I know that Secretary Clinton was demonized for decades and that permeated for sure. But Bernie’s message does resonate with rural people and resonates with working-class people. You don’t see a lot of mansions in rural America! There are middle-class, working-class families. And Bernie’s message, and Elizabeth Warren’s on many levels, is attractive. I think people in rural America see Bernie as not fancy. Right? He doesn’t wear fancy suits. They see that he’s relatable and that he’s been pushing against the system for decades. And this is where there is such a disconnect with our Democratic Establishment and some of our party leaders, where they think there’s no way that somebody like Bernie could win. I’m like, when was the last time you went to one of his rallies and you looked around the room to see that it’s working-class people? Or look at his donations, or just go to a rural town and ask people. I’ve had plenty of conversations with people in rural communities that are like, “Yes, I think that’s a little bit crazy that Bernie said that, but I know he’ll fight for me.” That’s essentially how they’ll end every sentence.
A number of candidates have released rural policy platforms. Who’s getting it right, and whose efforts need more work?
On a House level, JD Scholten, who is challenging Steve King in Iowa, blows everybody else out of the water when it comes to really amplifying what people in rural communities are saying, and in showing that the Democratic Party doesn’t have to give up its values or its platform in order to reach those rural voters. And every presidential candidate frankly does have a strong rural platform out there. It’s one of the reasons I love Iowa going first is because it forces the party to actually think about rural people at least once every four years and visit some small towns.
Some people have argued recently that Iowa should not go first. You don’t agree?
I definitely hear people’s complaints. At the DNC it’s already been talked about initially at some of our meetings that there’ll be some type of commission that looks at how we do the primary. But I like Iowa going first for several reasons. I do think it forces the party to focus on rural people. But I also think that the caucuses train campaigns. It’s like you’re training for a marathon. It makes you completely focused on retail politics, on having to organize, truly organize, because you can’t just buy a caucus. You have to go into all these small towns and bigger cities in Iowa and really do the house parties and a lot of door-to-door canvassing. So for me, it trains campaigns’ models so they can then run nationwide. And I think people don’t look at the Iowa caucuses that way. They just think, Oh, it’s mostly white, and it’s a small state, so they shouldn’t have as much say as they do. But Iowa trains candidates to be better nominees, no question.
One last question. In 2016, you endorsed Bernie Sanders for president. Are you prepared to make another endorsement this year?
So in 2016, I wasn’t chair of the party yet. I had been elected, but there’s a six-month waiting period.
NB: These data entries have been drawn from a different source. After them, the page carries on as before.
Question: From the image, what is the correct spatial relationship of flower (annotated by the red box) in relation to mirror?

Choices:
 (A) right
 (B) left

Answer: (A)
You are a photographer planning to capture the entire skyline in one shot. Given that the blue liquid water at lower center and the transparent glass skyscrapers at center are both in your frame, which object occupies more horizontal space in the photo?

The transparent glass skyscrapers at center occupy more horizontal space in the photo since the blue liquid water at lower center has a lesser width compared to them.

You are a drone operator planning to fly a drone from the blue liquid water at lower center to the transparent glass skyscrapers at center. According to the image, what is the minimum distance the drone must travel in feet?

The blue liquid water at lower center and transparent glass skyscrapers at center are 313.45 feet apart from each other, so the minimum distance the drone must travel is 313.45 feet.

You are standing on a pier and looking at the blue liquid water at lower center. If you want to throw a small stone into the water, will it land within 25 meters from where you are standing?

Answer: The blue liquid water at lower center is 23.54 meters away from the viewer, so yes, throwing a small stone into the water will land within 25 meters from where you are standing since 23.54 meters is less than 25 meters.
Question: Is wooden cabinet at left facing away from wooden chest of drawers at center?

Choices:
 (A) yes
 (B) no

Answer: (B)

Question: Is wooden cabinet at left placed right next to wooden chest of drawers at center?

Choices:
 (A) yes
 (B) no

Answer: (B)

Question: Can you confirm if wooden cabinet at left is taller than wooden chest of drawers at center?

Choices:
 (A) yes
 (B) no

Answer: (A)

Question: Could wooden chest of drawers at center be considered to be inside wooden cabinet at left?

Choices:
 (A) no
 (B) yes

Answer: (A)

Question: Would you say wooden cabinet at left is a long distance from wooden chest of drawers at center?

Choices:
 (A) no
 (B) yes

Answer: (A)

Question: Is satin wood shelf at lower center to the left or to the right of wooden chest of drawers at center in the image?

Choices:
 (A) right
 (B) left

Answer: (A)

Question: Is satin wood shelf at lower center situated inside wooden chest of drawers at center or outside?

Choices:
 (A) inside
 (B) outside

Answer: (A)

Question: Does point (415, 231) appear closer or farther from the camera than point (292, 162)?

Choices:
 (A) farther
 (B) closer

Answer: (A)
And the base of our state party asked us to pass a resolution saying that our officers would not endorse in primaries, not just for the presidential race but for local and federal candidates in the state. So I and the other statewide officers are neutral. I’m still on the board of Our Revolution, but we created a legal document that walled me off from any discussions about what Our Revolution is going to do to help elect Senator Sanders.